TASK GOAL
Copy all lines in the data that contain the string "yChannelSelector".

[Dataset items]
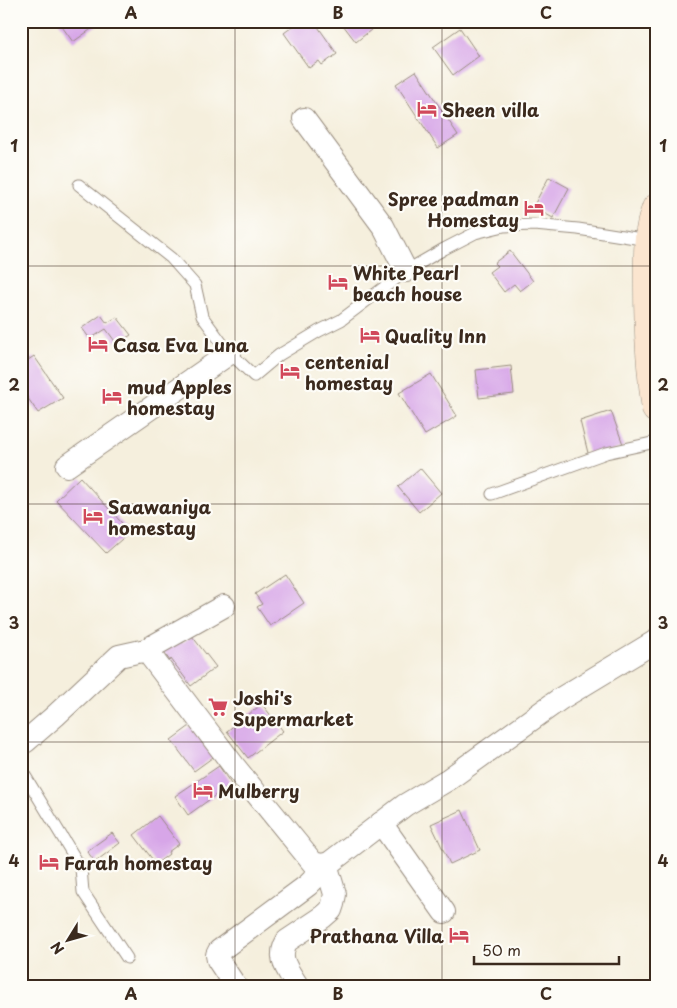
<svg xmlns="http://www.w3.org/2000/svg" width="677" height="1008" font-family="'Playpen Sans',sans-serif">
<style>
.building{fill:#d7a6e8}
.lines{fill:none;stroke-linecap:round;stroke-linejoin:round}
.service-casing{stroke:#988c7e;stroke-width:13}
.minor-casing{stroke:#988c7e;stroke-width:24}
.secondary-casing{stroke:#988c7e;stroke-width:29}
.service{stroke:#fff;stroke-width:11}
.minor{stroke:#fff;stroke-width:22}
.secondary{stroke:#fbe5cf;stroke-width:28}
.grid{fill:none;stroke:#3b2a1e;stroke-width:1;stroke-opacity:0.55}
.labels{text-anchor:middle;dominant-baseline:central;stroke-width:4.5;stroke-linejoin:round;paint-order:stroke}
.poi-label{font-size:18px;font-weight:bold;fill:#3b2a1e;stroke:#fdfcf7;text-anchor:start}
.neatline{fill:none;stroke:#3b2a1e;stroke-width:2}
.grid-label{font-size:16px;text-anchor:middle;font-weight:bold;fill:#3b2a1e}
</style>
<rect width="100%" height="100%" fill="#fdfcf7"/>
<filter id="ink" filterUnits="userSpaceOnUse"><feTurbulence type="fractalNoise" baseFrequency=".02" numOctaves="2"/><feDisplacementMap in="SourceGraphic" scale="10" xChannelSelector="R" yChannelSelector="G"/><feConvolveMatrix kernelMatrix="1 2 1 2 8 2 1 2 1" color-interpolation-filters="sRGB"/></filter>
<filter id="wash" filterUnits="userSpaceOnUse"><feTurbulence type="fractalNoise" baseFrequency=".0096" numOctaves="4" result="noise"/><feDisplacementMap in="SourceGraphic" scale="20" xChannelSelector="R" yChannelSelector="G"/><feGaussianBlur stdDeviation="1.12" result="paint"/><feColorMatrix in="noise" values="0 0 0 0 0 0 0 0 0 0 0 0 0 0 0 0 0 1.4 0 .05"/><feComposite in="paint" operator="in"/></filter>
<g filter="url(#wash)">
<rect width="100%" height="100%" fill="#f5efdd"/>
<g id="blocks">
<g class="building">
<polygon points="58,21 94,21 97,25 73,42"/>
<polygon points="300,21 314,21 337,54 322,65 319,61 309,68 284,33"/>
<polygon points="340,21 374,21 377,25 356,42"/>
<polygon points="460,28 479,56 453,75 433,47"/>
<polygon points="416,71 458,135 438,148 396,84"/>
<polygon points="549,177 569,188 553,218 533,207"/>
<polygon points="510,251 533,281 520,291 514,284 504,292 489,272 497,266 494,263"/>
<polygon points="101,315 107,323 117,317 131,335 117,344 106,329 90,339 82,328"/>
<polygon points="34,356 63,398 38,413 21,388 21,365"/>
<polygon points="511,366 514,394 479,398 476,370"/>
<polygon points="431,374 457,416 425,435 399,393"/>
<polygon points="611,411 624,447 589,457 580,421"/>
<polygon points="420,468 441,493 419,512 398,487"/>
<polygon points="80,477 130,532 106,553 56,500"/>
<polygon points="285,574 304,603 270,626 257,607 262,604 255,594"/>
<polygon points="192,636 216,667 191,686 171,659 170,661 162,650 178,638 182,643"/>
<polygon points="262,704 283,731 248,758 227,731"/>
<polygon points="190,726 208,750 211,748 216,755 194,771 171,740"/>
<polygon points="219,766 231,784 188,815 175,796"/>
<polygon points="462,810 480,850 450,864 431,824"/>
<polygon points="158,816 179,844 168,852 169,854 156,864 134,835"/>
<polygon points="112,833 120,843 95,862 87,851"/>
</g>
</g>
</g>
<g filter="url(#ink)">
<use href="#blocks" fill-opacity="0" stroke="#988c7e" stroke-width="1"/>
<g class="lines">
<defs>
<g id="service">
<polyline points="79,185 171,258 195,285 202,316 227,350 254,376 279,355 319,331 341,320 406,271 444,249 475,233 504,226 534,225 578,229 648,240"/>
<polyline points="492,494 606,453 656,442"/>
<polyline points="21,769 81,868 83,892 127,958"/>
</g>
<g id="minor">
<polyline points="304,119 383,226 406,271"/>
<polyline points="67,466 230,353"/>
<polyline points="146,650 224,606"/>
<polyline points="21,742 25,742 55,716 119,656 146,650 234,766 313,863 322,865 328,864 405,805 449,779 560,699 656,641"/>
<polyline points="381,823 444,912"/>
<polyline points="236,987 218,960 217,955 219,951 308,885 315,878 322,865"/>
<path d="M298,987C289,971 276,959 287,941L323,917L331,910L333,904L335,894L326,864"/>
</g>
<path id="secondary" d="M656,208C646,234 648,259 648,287C648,328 650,368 656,409"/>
</defs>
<use href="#service" class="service-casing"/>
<use href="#minor" class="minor-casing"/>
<use href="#secondary" class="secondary-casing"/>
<use href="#service" class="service"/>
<use href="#minor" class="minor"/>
<use href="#secondary" class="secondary"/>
</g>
</g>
<path class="grid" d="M235,21V987M442,21V987M21,266H656M21,504H656M21,742H656"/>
<defs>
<symbol id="hotel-bare" viewBox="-9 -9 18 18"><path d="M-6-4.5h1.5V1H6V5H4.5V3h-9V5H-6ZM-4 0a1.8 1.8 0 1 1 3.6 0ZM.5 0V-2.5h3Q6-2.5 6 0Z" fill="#d1495b" stroke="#fdfcf7" stroke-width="2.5" paint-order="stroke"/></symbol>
<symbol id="supermarket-bare" viewBox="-9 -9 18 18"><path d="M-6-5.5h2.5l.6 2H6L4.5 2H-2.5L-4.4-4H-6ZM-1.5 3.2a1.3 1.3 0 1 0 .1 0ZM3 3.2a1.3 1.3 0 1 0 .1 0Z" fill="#d1495b" stroke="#fdfcf7" stroke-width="2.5" paint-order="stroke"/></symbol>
</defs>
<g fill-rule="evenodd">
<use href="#hotel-bare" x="413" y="95" width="28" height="28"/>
<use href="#hotel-bare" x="520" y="194" width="28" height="28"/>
<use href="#hotel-bare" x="324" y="268" width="28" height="28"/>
<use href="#hotel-bare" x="356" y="321" width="28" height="28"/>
<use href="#hotel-bare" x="84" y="330" width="28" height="28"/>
<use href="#hotel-bare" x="276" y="357" width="28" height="28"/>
<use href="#hotel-bare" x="98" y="382" width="28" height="28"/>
<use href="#hotel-bare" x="79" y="502" width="28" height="28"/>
<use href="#supermarket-bare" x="204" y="693" width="28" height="28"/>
<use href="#hotel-bare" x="189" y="776" width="28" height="28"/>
<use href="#hotel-bare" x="35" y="848" width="28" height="28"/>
<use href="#hotel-bare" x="445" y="921" width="28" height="28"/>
</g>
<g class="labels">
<g class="poi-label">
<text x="442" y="109">Sheen villa</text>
<text x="519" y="198" text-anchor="end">Spree padman<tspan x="519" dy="21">Homestay</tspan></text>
<text x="353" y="272">White Pearl<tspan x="353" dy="21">beach house</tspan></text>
<text x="385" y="335">Quality Inn</text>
<text x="113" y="344">Casa Eva Luna</text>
<text x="305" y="361">centenial<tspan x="305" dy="21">homestay</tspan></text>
<text x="127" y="386">mud Apples<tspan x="127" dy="21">homestay</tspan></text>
<text x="108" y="506">Saawaniya<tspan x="108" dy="21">homestay</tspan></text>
<text x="233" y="697">Joshi's<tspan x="233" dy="21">Supermarket</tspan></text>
<text x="218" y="790">Mulberry</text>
<text x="64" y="862">Farah homestay</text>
<text x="444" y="935" text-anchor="end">Prathana Villa</text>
</g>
</g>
<rect width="677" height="1008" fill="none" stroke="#fdfcf7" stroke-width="55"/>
<g transform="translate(68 940) rotate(233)" stroke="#fdfcf7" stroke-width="4" paint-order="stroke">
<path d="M0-4L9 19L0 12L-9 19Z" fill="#3b2a1e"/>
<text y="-8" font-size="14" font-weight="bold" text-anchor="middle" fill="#3b2a1e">N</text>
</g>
<path d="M474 956v8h145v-8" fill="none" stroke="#3b2a1e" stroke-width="2.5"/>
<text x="482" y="956" font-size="15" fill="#3b2a1e" stroke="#fdfcf7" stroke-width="4" paint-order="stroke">50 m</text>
<rect x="28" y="28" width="622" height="952" class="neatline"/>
<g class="grid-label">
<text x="131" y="19">A</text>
<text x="338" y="19">B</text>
<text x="546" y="19">C</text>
<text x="14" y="152">1</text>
<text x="663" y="152">1</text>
<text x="14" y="391">2</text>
<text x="663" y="391">2</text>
<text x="14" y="629">3</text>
<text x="663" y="629">3</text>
<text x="14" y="867">4</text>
<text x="663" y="867">4</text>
<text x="131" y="1000">A</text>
<text x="338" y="1000">B</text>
<text x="546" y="1000">C</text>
</g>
</svg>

COMPLETED EXERCISE
<filter id="ink" filterUnits="userSpaceOnUse"><feTurbulence type="fractalNoise" baseFrequency=".02" numOctaves="2"/><feDisplacementMap in="SourceGraphic" scale="10" xChannelSelector="R" yChannelSelector="G"/><feConvolveMatrix kernelMatrix="1 2 1 2 8 2 1 2 1" color-interpolation-filters="sRGB"/></filter>
<filter id="wash" filterUnits="userSpaceOnUse"><feTurbulence type="fractalNoise" baseFrequency=".0096" numOctaves="4" result="noise"/><feDisplacementMap in="SourceGraphic" scale="20" xChannelSelector="R" yChannelSelector="G"/><feGaussianBlur stdDeviation="1.12" result="paint"/><feColorMatrix in="noise" values="0 0 0 0 0 0 0 0 0 0 0 0 0 0 0 0 0 1.4 0 .05"/><feComposite in="paint" operator="in"/></filter>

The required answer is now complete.